If you want to try to fill cavities in your molecule by mutating residues
into bulkier residues, it is nice to know where large enough space is
available to put in extra atoms. The CAVITY option will create a density map
in which all non-zero points are inside small cavities. Cavities that could
hold giant probes (diameter larger than 5.0 Angstrom) will not be indicated.
After execution of the CAVITY option you should contour the map at level=1.
The holes that are indicated are such that it is likely that an atom that
has the right orientation with respect to the cavity volume can get a
carbon attached to it. In other words, if a valine C-gamma is placed with
the correct geometry towards this cavity, the valine could be mutated
into an isoleucine.
The command AACAVI will do the same as the command CAVITY. However, AACAVI will
at the end not produce nice density to look at, but rather will list all
atoms and put a value in the last column of the output if this atom touches
a cavity. If this last number on the atoms lines of the output is non-zero
then that does not yet mean that you can start mutating here, but rather,
if the value is zero, you can forget mutating at this position.

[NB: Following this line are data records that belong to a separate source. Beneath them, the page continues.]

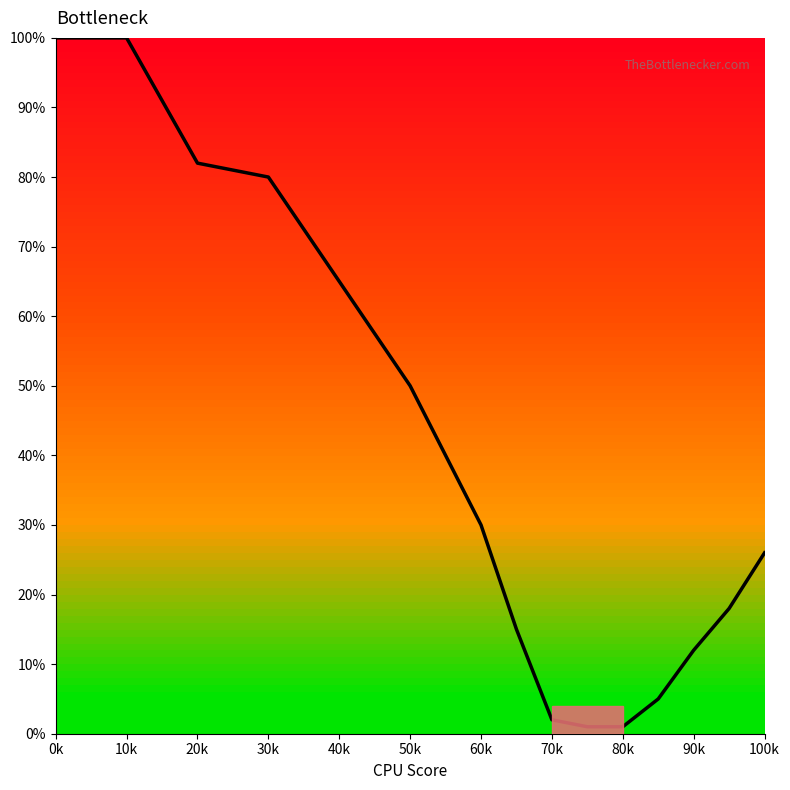

What is the difference between the second highest and second lowest values?

99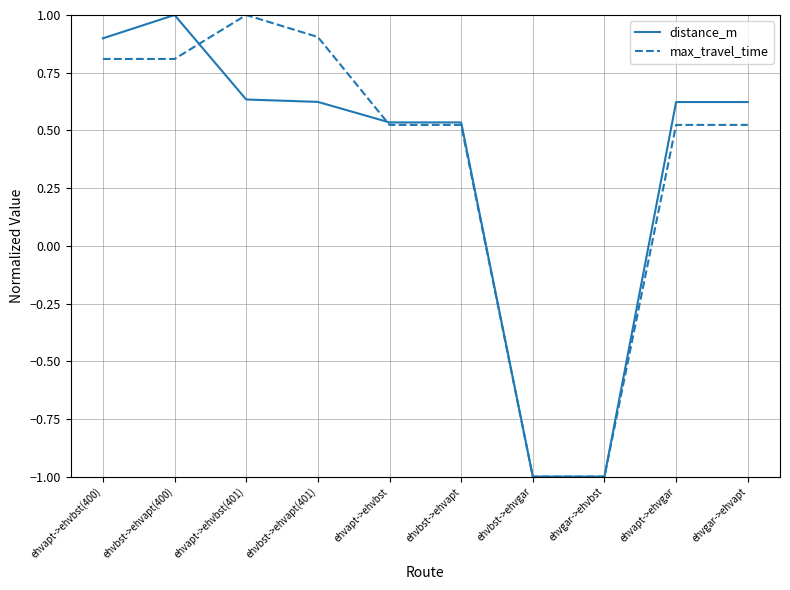

Rank the series at ehvbst->ehvapt(401) from highest to lowest value.

max_travel_time, distance_m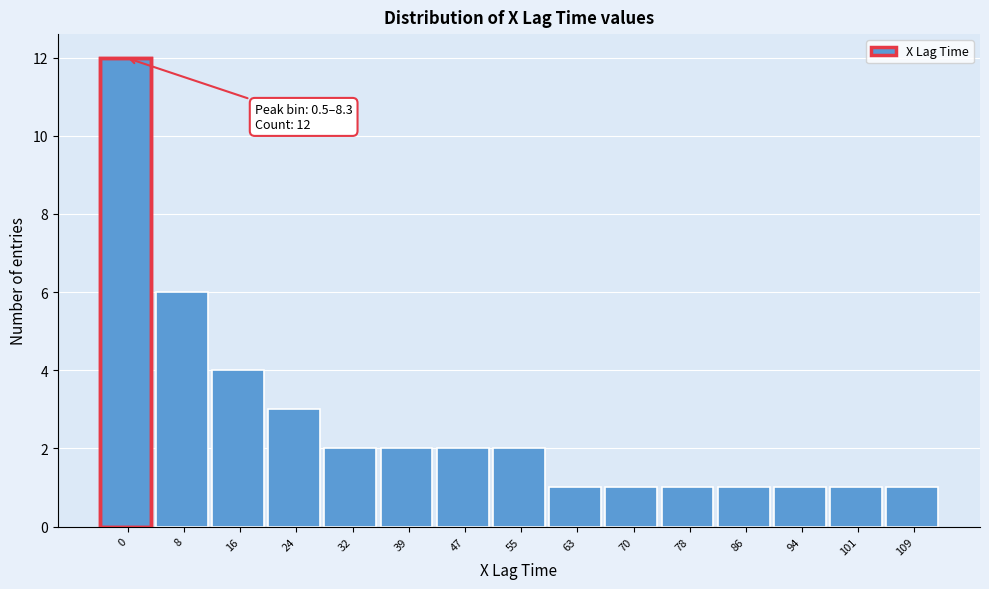

Reading right to left, what are all the values shown in this chart?

109=1	101=1	94=1	86=1	78=1	70=1	63=1	55=2	47=2	39=2	32=2	24=3	16=4	8=6	0=12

The command SMLCAV does essentially the same as the command CAVITY. The
difference is that SMLCAV will prompt you for a (little) box in space
and it will then only calculate the cavities that fall within this little box.
This way, a cavity found with the CAVITY option can be calculated with
greater precission. Make sure that the whole cavity is contained in this
little box.
GRAMAP will start the contouring process, and send the contours
to a MOL-item. If
there are too many vectors generated, intermediate results will be written to
a MOL-item, and contouring will be continued. Be aware that you will have to
use the PARMAP command first in order to get any sensible results.

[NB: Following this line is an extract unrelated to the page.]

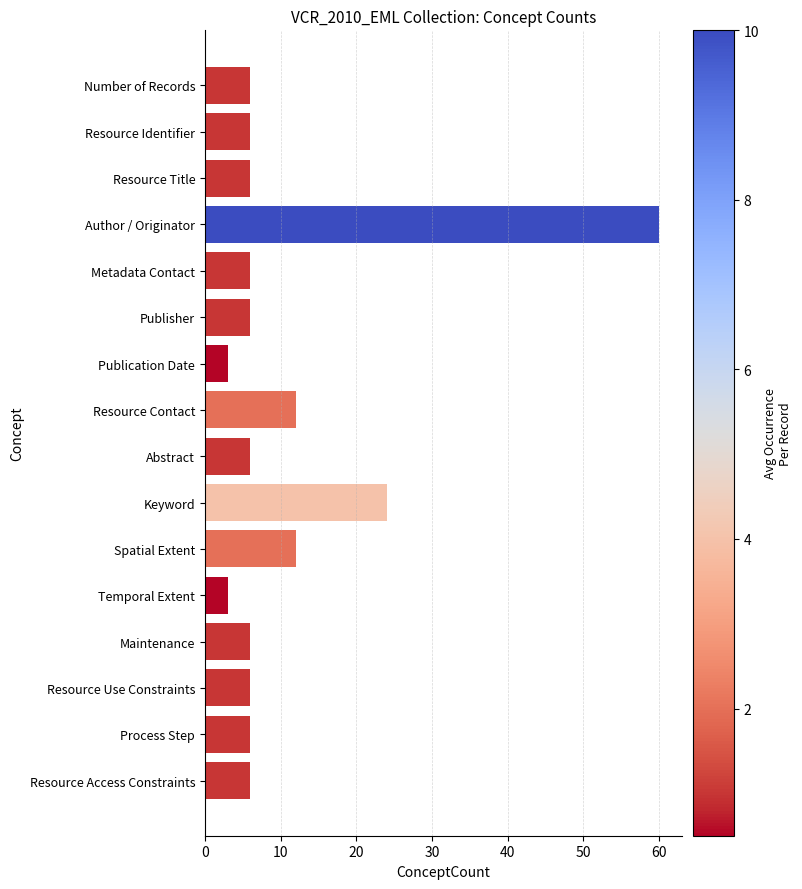

Reading top to bottom, transcribe all the data shown in this chart.

Number of Records=6	Resource Identifier=6	Resource Title=6	Author / Originator=60	Metadata Contact=6	Publisher=6	Publication Date=3	Resource Contact=12	Abstract=6	Keyword=24	Spatial Extent=12	Temporal Extent=3	Maintenance=6	Resource Use Constraints=6	Process Step=6	Resource Access Constraints=6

If you use multiple contour levels, you will be prompted for one MOL-item
per contour level while contouring progresses.
The option GRACOL will cause WHAT IF to prompt you for a range(s) of residues
around which to contour. WHAT IF will then contour the present default map
with the given parameters, but will only show those contour lines that
have any of the atoms in the given range(s) as the nearest atom. Also,
these contour lines will get the colour of this nearest atom.

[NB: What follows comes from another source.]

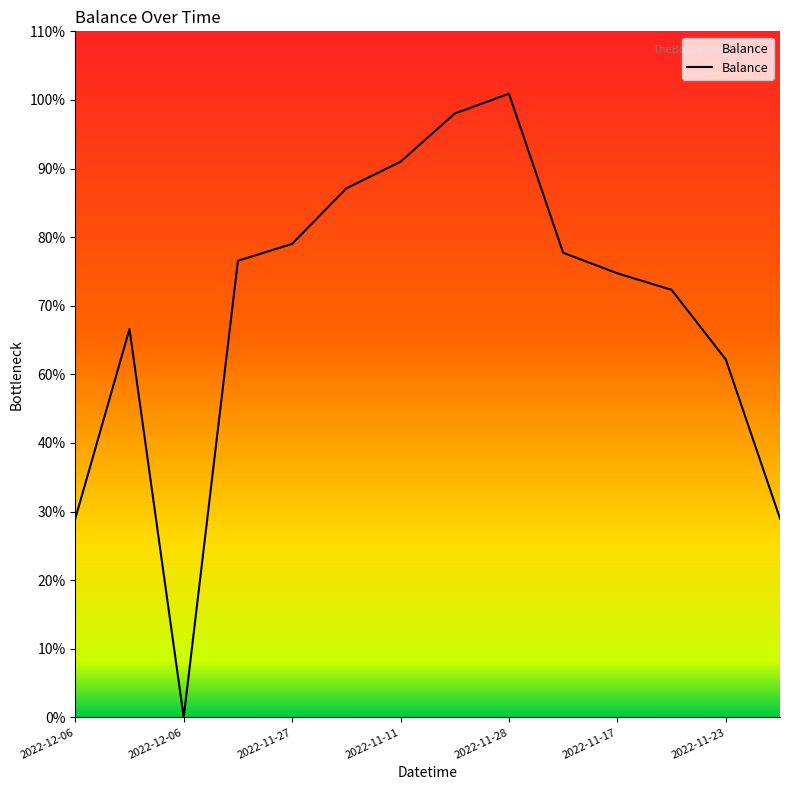

How many series are shown in this chart?

1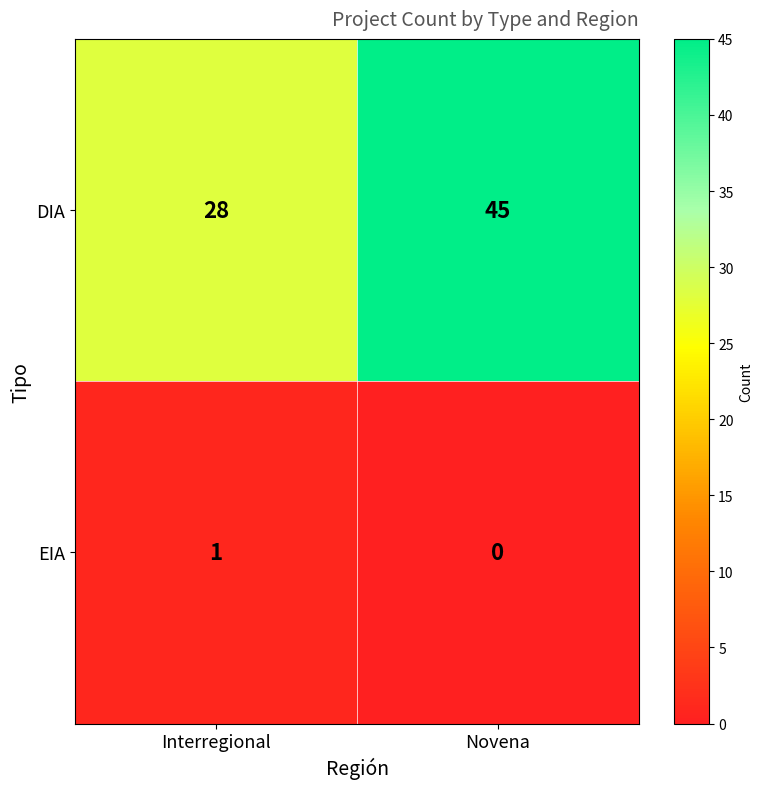

At how many categories does at least one series exceed 33?

1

With GRAXYZ you can contour in only one of the three orthogonal directions.
You will be prompted for the primary direction (X, Y or Z) orthogonal
to which the contouring will be done.
GRAXYZ will start the contouring process, and send the contours
to a MOL-item. If
there are too many vectors generated, intermediate results will be written to
a MOL-item, and contouring will be continued. Be aware that you will have to
use the PARMAP command first in order to get any sensible results.
If you use multiple contour levels, you will be prompted for one MOL-item
per contour level while contouring progresses.
This is more a debug option. You will be prompted for gridpoints in space. The
numerical values of these grid points will be shown at the terminal. Be aware
that these are the values as they are internally represented. The following
relations between internal byte representations (Bval) and the real map
values (Rval) exist:
Rval = (Bval - IPLUS) / PROD
Bval = Rval * PROD + IPLUS
Where
PROD = 230.0 / {Max(Rval) - Min(Rval)}
And
IPLUS = - NINT {PROD * Min(Rval) + 115.0}
More density evaluation options will be found in the MASMAP menu. Be aware
that usage of the MASMAP options requires a thorough understanding of
electron density maps.
Values of 100 and above will be listed as 99.
The command AXMAP will cause WHAT IF to put a little axis system just outside
the orrigin of the present default map.